Hopefully someone has a more positive story!


----------



## robboat (Jun 12, 2012)

Elie said:


> My tourist visa has a 'no further stay' condition which means I can't extend nor apply for another visa while in Australia. I have a Philippine passport. Can I exit to Fiji and apply a tourist visa while I'm there? How long should I wait before I can apply for another tourist visa? What options do I have? Any suggestions will be greatly appreciated. Thank you!


Hi Elie,
Have a look at the DIAC links:
Australian Immigration Fact Sheet 52b. Waiving Visa Condition 8503 - "No Further Stay" 
Visitor Visa (Subclass 600)

See "How long your visa lasts" section.....

Sorry, but I cannot see any good news for you.....unless you are offshore for the equivalent time of your tourist visa.

Good luck


----------



## MarkNortham (Dec 19, 2012)

Hi All -

Re: Condition 8503, this remains in effect as long as the person is in Australia - here's the exact wording:

"The holder will not, after entering Australia, be entitled to be granted a substantive visa, other than a protection visa, while the holder remains in Australia."

Generally once condition 8503 has been applied to a visitor visa, it is difficult to get another visitor visa without this condition unless your circumstances have changed significantly. However, it's important to understand that once the visa holder departs Australia - ie, is no longer physically in Australia, that person can apply for any other visa they are eligible for as condition 8503 does not apply once the holder departs Australia. Should they re-enter on the same visa that has condition 8503, then that condition would apply while they are in Australia.

Hope this helps -

Best,

Mark Northam


----------



## Elie (Jul 17, 2013)

rhirhi said:


> Hi elie,
> 
> I'm not 100% so I hope someone who knows better will come along and give you better advice...I'll tell you what I know.
> 
> ...


Hi!

Thanks for sharing! Do you know how many months she waited before she applied for a new visa when she returned to the Philippines? Thanks!


----------



## eleanor (Apr 27, 2013)

my fiance is a philippino,but she lives in japan last 20 years ,japan is a low risk country, 1st time she came to australia she came for 2 weeks and had a no ferther stay condition put on ,2nd and 3rd time she came for 4 and 7 weeks and had no restrictions put on ,


----------



## bunneybee (May 2, 2013)

MarkNortham said:


> Hi All -
> 
> Re: Condition 8503, this remains in effect as long as the person is in Australia - here's the exact wording:
> 
> ...

**What you will do**
1. List the usernames that appear in the "##" post headers of the forum thread on visa condition 8503.
2. According to the forum thread on visa condition 8503, why can a visa holder with that condition apply for another visa after leaving Australia?
3. Please carry the forum thread on visa condition 8503 forward from its last line.

**Listed records**
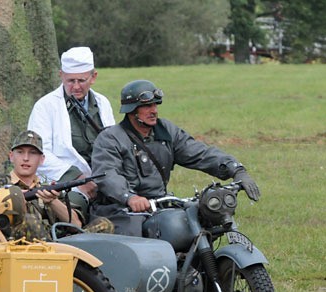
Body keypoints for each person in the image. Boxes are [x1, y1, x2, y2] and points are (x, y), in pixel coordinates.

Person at [90, 79, 261, 236]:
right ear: (131, 110)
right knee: (134, 241)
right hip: (120, 209)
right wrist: (129, 197)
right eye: (147, 106)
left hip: (159, 205)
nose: (154, 110)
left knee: (198, 222)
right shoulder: (111, 138)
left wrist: (235, 168)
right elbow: (107, 174)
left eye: (155, 105)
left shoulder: (166, 132)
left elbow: (199, 152)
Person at [27, 46, 116, 224]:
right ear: (61, 75)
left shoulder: (102, 103)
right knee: (74, 212)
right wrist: (78, 179)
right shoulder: (45, 106)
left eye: (81, 80)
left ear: (93, 77)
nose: (75, 86)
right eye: (70, 80)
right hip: (66, 186)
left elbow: (113, 145)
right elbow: (39, 154)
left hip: (104, 179)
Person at [0, 130, 83, 240]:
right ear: (11, 156)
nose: (26, 158)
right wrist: (9, 197)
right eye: (20, 152)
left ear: (42, 159)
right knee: (30, 221)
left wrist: (52, 201)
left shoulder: (50, 190)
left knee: (101, 224)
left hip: (57, 248)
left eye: (32, 153)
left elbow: (76, 226)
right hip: (9, 247)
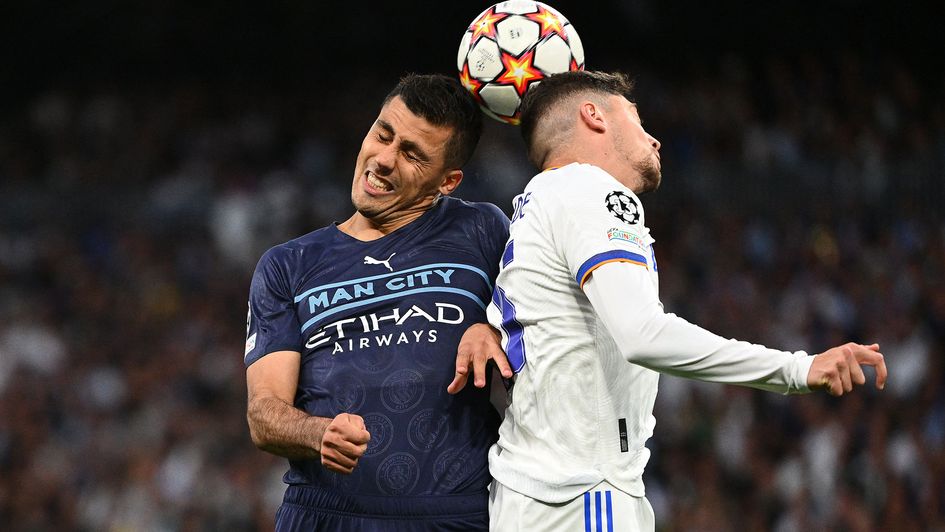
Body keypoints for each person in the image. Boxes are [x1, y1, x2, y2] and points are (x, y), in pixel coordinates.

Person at [479, 70, 888, 531]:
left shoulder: (536, 204)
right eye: (636, 120)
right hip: (579, 496)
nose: (654, 140)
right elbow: (643, 335)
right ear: (593, 116)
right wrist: (795, 369)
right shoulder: (589, 190)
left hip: (534, 495)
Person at [244, 73, 512, 531]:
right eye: (383, 134)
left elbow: (544, 326)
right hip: (325, 515)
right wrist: (318, 432)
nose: (384, 159)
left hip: (455, 516)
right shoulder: (288, 265)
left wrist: (495, 327)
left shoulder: (483, 231)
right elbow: (263, 414)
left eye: (412, 154)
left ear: (448, 181)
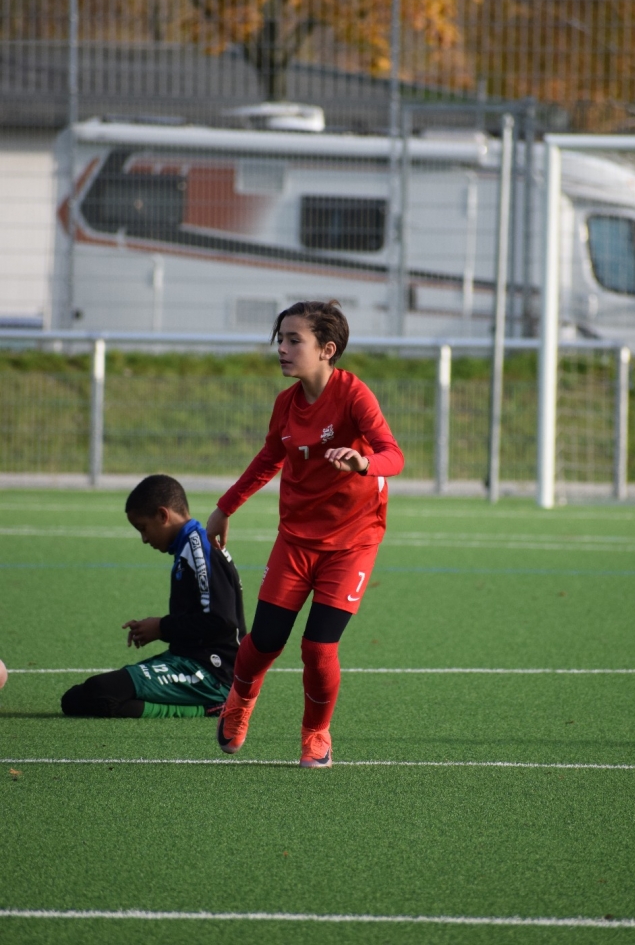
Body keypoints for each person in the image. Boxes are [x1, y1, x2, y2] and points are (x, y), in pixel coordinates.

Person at [206, 299, 404, 767]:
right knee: (264, 642)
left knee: (318, 648)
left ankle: (316, 732)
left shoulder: (354, 395)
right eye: (281, 339)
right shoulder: (286, 404)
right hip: (296, 540)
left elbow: (393, 455)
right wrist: (224, 507)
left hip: (353, 542)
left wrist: (363, 462)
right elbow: (268, 459)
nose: (282, 348)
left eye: (295, 340)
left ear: (326, 350)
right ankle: (240, 700)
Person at [61, 474, 245, 719]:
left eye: (143, 528)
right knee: (76, 698)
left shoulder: (198, 549)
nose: (144, 539)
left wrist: (161, 627)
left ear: (162, 515)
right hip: (187, 660)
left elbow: (222, 621)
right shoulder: (188, 547)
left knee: (101, 693)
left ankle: (214, 705)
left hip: (213, 673)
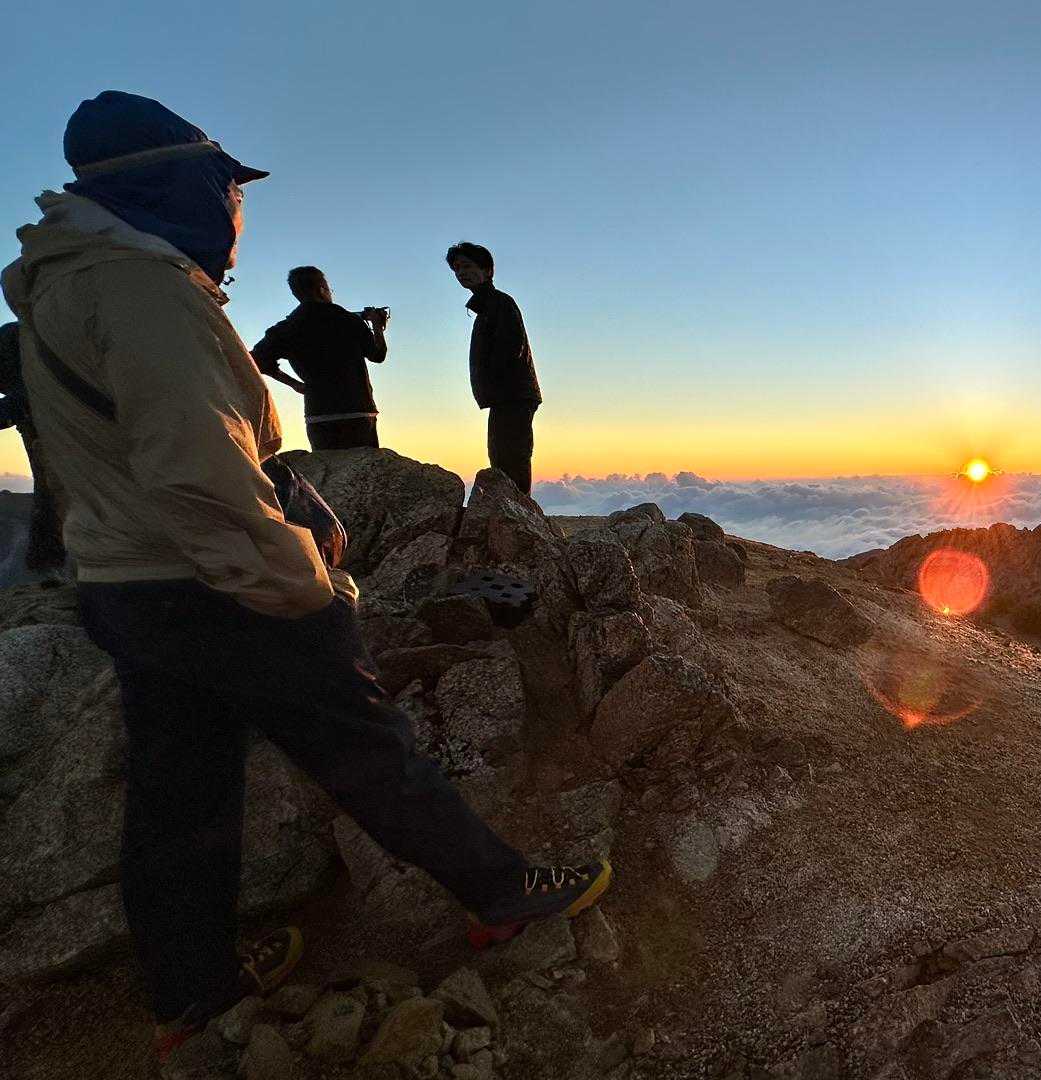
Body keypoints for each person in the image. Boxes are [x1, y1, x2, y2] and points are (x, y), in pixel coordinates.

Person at [2, 91, 611, 1060]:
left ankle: (191, 991)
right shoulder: (144, 293)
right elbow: (200, 478)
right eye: (229, 190)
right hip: (214, 581)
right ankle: (499, 892)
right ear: (177, 185)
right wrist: (312, 593)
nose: (238, 212)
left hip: (127, 583)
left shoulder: (60, 286)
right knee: (366, 743)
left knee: (179, 792)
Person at [251, 266, 390, 450]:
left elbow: (256, 360)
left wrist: (295, 384)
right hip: (357, 412)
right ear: (321, 289)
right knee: (363, 466)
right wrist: (377, 327)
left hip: (319, 415)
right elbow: (378, 355)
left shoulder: (287, 328)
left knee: (328, 466)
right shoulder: (349, 321)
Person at [447, 242, 541, 493]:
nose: (461, 273)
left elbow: (511, 348)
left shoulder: (500, 303)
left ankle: (519, 511)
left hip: (512, 395)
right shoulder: (487, 307)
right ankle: (513, 509)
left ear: (487, 270)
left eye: (467, 266)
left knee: (511, 458)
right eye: (457, 269)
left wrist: (494, 383)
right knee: (502, 457)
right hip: (506, 396)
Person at [0, 321, 69, 573]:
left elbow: (22, 400)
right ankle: (48, 569)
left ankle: (50, 569)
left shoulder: (16, 347)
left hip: (62, 445)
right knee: (48, 500)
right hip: (48, 438)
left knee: (53, 500)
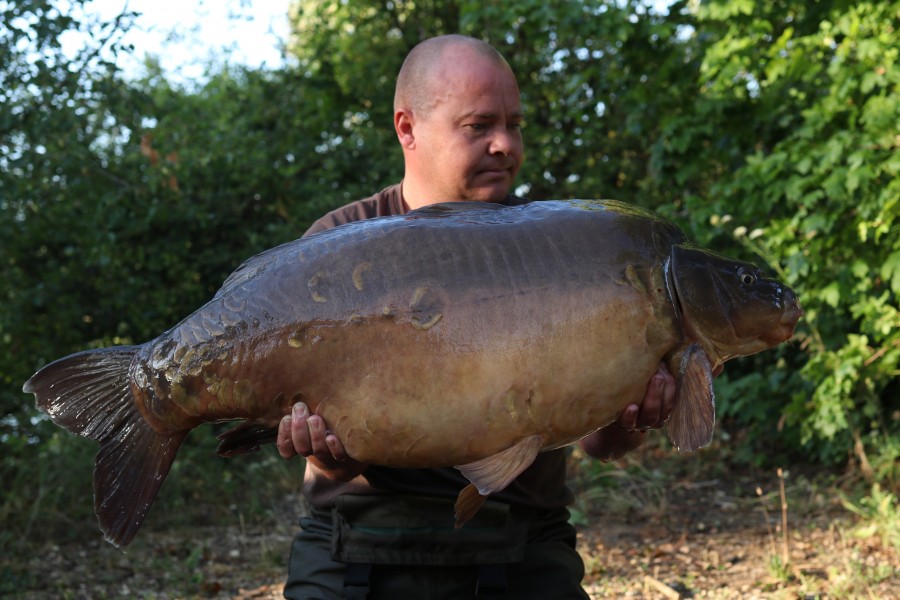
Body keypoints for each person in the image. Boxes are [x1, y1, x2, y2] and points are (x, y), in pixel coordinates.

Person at [277, 34, 676, 599]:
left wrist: (632, 417)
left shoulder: (564, 247)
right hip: (359, 539)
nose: (504, 145)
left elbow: (600, 445)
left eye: (514, 125)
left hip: (521, 540)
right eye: (479, 125)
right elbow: (330, 469)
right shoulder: (336, 249)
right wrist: (321, 451)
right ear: (407, 128)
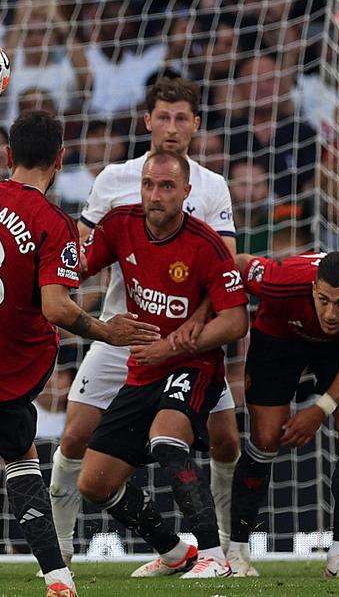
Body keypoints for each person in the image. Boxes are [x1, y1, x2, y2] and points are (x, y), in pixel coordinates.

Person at [0, 110, 161, 597]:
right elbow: (58, 308)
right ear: (60, 160)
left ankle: (64, 571)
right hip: (18, 367)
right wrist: (108, 331)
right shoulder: (52, 223)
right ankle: (60, 577)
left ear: (7, 155)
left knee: (23, 457)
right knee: (26, 462)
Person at [48, 77, 244, 566]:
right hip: (122, 331)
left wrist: (188, 332)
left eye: (182, 118)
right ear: (148, 121)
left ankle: (227, 548)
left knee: (224, 442)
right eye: (163, 117)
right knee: (74, 437)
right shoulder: (115, 179)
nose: (172, 127)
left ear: (196, 125)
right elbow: (82, 251)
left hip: (189, 340)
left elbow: (226, 268)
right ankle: (61, 551)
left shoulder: (212, 186)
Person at [76, 152, 249, 579]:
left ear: (186, 193)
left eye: (167, 187)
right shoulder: (120, 224)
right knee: (94, 482)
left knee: (167, 437)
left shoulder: (205, 243)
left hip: (195, 366)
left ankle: (214, 556)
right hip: (141, 369)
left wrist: (171, 347)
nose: (155, 195)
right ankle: (173, 552)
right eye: (149, 185)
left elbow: (236, 320)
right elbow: (78, 266)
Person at [228, 251, 339, 579]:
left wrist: (320, 409)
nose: (330, 312)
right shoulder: (280, 280)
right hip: (280, 336)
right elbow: (233, 264)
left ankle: (338, 558)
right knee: (265, 438)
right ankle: (236, 552)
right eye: (323, 299)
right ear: (312, 288)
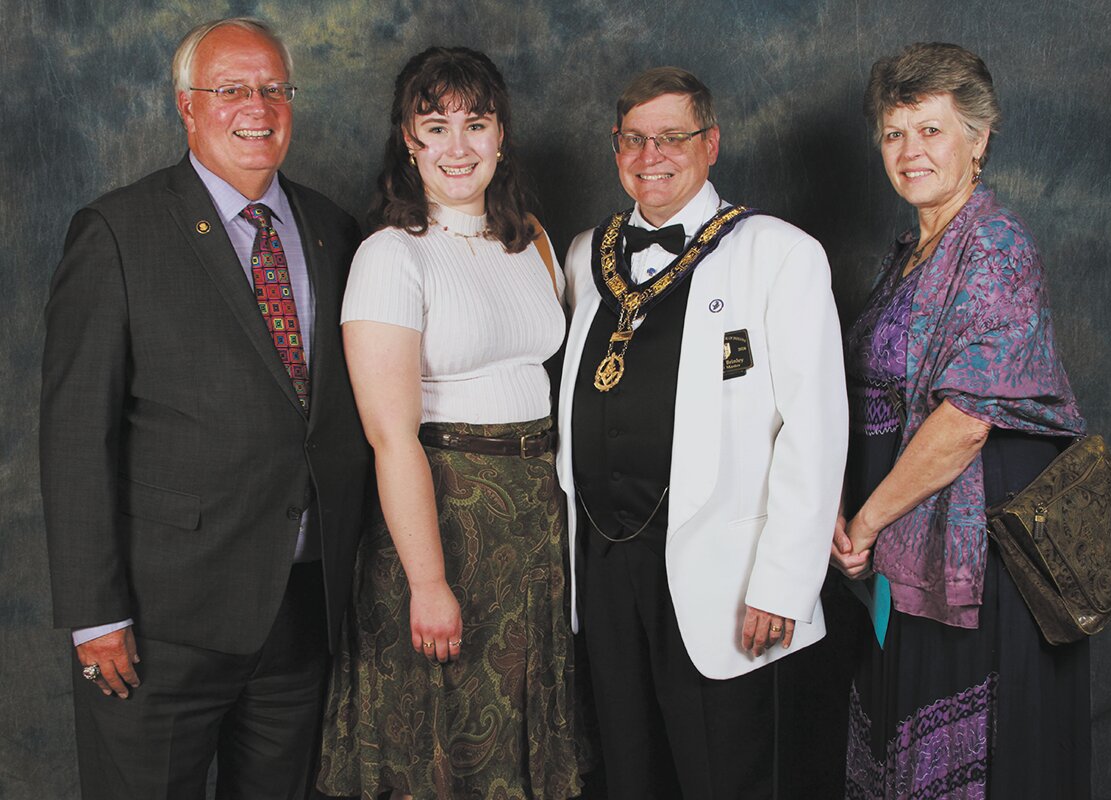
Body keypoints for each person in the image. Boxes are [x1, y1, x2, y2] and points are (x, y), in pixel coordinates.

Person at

**Answers by item**
1. robboat, MarkNortham, Elie, eleanor, bunneybee

2. The condition's wording bars granting a substantive visa only "while the holder remains in Australia." Once the holder is no longer physically in the country, condition 8503 no longer applies, so they can apply for any other visa they are eligible for.

3.
Hi Mark,

Since we are talking about the 'no further stay' Claus, i wonder if you could help with an issue that i have. I've applied for partner visa sub class 309. And still awaiting results. If i applied for tourist visa now and if i were granted tourist visa with 'no further stay' Claus what effect will that have on my partner visa which is still processing? Thanks! 

Bunneybee


----------



## Whitney (Jan 4, 2013)

bunneybee said:


> Hi Mark,
> 
> Since we are talking about the 'no further stay' Claus, i wonder if you could help with an issue that i have. I've applied for partner visa sub class 309. And still awaiting results. If i applied for tourist visa now and if i were granted tourist visa with 'no further stay' Claus what effect will that have on my partner visa which is still processing? Thanks!
> 
> Bunneybee


I imagine that it would have zero impact on your 309 application. 'No further stay' just means that you cannot apply for a visa from your TV but you have already lodged your 309. And you won't even be in the country anymore when your 309 is granted (because you must be off shore because you lodged off shore) . I'd be curious to see what others have to say but I think it'll be totally fine.


----------



## bunneybee (May 2, 2013)

Thanks Whitney!


----------



## MarkNortham (Dec 19, 2012)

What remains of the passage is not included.